Mais où est la médecine dans tout cela ?

Si la formation du médecin candidat à l’inscription sur les listes de la Cour de cassation et des cours d’appel nécessite une formation juridique préalable plus approfondie que celle actuellement exigée (principes directeurs du procès et règles de procédure applicables aux mesures d’instruction), elle ne saurait pour autant justifier d’en faire une profession à part entière.

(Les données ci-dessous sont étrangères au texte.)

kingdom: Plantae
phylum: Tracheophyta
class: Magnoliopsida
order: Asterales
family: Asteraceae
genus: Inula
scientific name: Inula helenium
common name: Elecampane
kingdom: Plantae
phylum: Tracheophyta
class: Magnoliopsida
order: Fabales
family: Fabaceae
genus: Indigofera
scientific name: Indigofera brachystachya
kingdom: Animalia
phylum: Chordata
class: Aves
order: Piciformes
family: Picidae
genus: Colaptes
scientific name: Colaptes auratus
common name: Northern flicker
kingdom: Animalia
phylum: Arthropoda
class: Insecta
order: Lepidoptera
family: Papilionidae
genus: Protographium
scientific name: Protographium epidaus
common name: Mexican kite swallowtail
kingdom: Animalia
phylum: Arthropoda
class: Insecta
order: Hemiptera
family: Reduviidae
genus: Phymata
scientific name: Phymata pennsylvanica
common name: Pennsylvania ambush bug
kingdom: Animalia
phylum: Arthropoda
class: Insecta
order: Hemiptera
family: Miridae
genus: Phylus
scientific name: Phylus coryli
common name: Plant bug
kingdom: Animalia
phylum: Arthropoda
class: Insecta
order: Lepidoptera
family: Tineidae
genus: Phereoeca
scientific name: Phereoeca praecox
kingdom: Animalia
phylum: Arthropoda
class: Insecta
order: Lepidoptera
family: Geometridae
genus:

Rappelons que les experts ont déjà deux outils à leur disposition :

·        La liste (non exhaustive) des préjudices émanant de la Commission Dintilhac (dite nomenclature Dintilhac) d’ailleurs reprise dans la plupart des missions qui leur sont confiées, l’expert n’ayant plus qu’à répondre point par point

·        Le Barème indicatif d’évaluation des taux d’incapacité en droit commun dit Barème du concours médical pour la détermination du déficit fonctionnel au soutien de leurs observations

Désignés pour leur compétence médicale, c’est leur expérience de médecin au quotidien qui permet d’éclairer le tribunal et c’est donc essentiellement à cette dernière qu’il faut s’attacher.

L’expertise ne peut donc être qu’accessoire à l’activité de médecin, sinon les médecins perdent leur compétence, car déconnectés des pratiques et avancées médicales, et perdent alors toute légitimité.

Les effets pervers de la professionnalisation

Outre l’absence de la pratique de la médecine au quotidien et la perte de compétence médicale, seule cause justificative de leur désignation, pointent les dangers de la routine qui, comme dans toutes professions, annihile les facultés de réflexion et tend vers une certaine systématisation ou banalisation dans l’approche des dossiers, voire à une totale déshumanisation faute d’une compétence objective (M. Girard, « La souffrance dans le paysage médical » : Gaz. Pal. 14 Fév. 2014, p. 13, n° 165v9) 

Mais ce qui est plus grave encore, c’est la perte totale d’indépendance et d’impartialité des experts puisque au final c’est le débiteur d’indemnité, c’est à dire l’assureur, qui assume intégralement la charge de leurs honoraires.

À cet égard, il n’est pas anodin de relever que les honoraires d’expert judiciaire augmentent de façon substantielle sans que les assureursn'y trouvent à redire, chacun y trouvanht son compte. La professionnalisation n’est d’ailleurs pas mal perçue par les assureurs qui voient là sans doute une occasion de mieux contrôler encore ceux qui, dans le processus indemnitaire, ont pris la main sur le juge.

La professionnalisation de l’expertise judiciaire étant la négation de tous les principes qui gouvernent le procès civil sur le respect de l’indépendance et de l’impartialité, l’encourager serait ouvrir la porte à l’incompétence médicale et aux dangers de la routine, elle est donc à bannir.

L’expertise judiciaire ne peut et ne doit être qu’accessoire à l’activité principale de médecin et le juge doit retrouver sa véritable mission comme seul rempart contre l’arbitraire.